[INPUT MATERIAL — start]

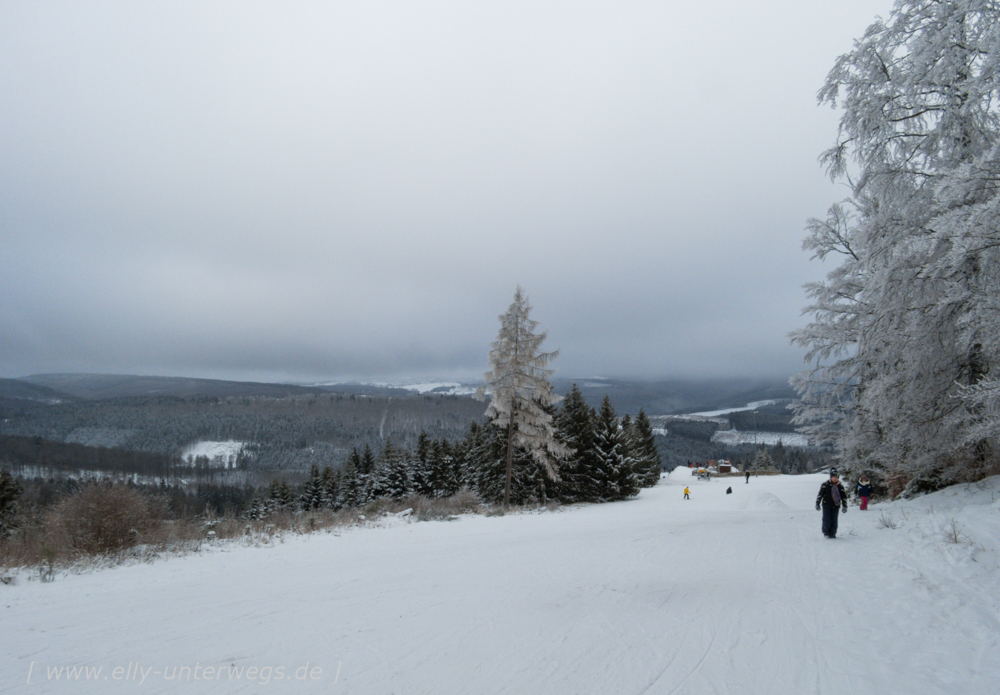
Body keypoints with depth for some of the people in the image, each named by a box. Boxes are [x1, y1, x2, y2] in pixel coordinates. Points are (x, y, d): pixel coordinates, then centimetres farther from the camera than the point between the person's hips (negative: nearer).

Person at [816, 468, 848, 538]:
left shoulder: (840, 486, 6)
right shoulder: (825, 485, -3)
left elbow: (844, 496, 12)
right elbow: (820, 494, -1)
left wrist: (844, 506, 7)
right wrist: (817, 504, -3)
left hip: (835, 506, 3)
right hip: (826, 505, -3)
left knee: (834, 521, 3)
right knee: (827, 520, -7)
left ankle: (832, 533, 13)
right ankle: (826, 532, 7)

[INPUT MATERIAL — finish]

_TASK TO COMPLETE:_ An exact reprint of the records above is required, with all pictures left out.

_TASK RESPONSE:_
Body keypoints with depth for some of the people in the image, each named by a box. Boxes are [x1, y1, x2, y2] in pixel coordinates. Points are (x, y, d): pixel coordinates, then centimetres farther from the camera than the point between the person's hips (negative: nearer).

Person at [816, 468, 848, 538]:
left shoulder: (840, 486, 6)
right shoulder: (825, 485, -3)
left elbow: (844, 496, 12)
right elbow: (820, 494, -1)
left wrist: (844, 506, 7)
right wrist: (817, 504, -3)
left hip: (835, 506, 3)
right hip: (826, 505, -3)
left knee: (834, 521, 3)
right knee: (827, 520, -7)
left ankle: (832, 533, 13)
right ankle: (826, 532, 7)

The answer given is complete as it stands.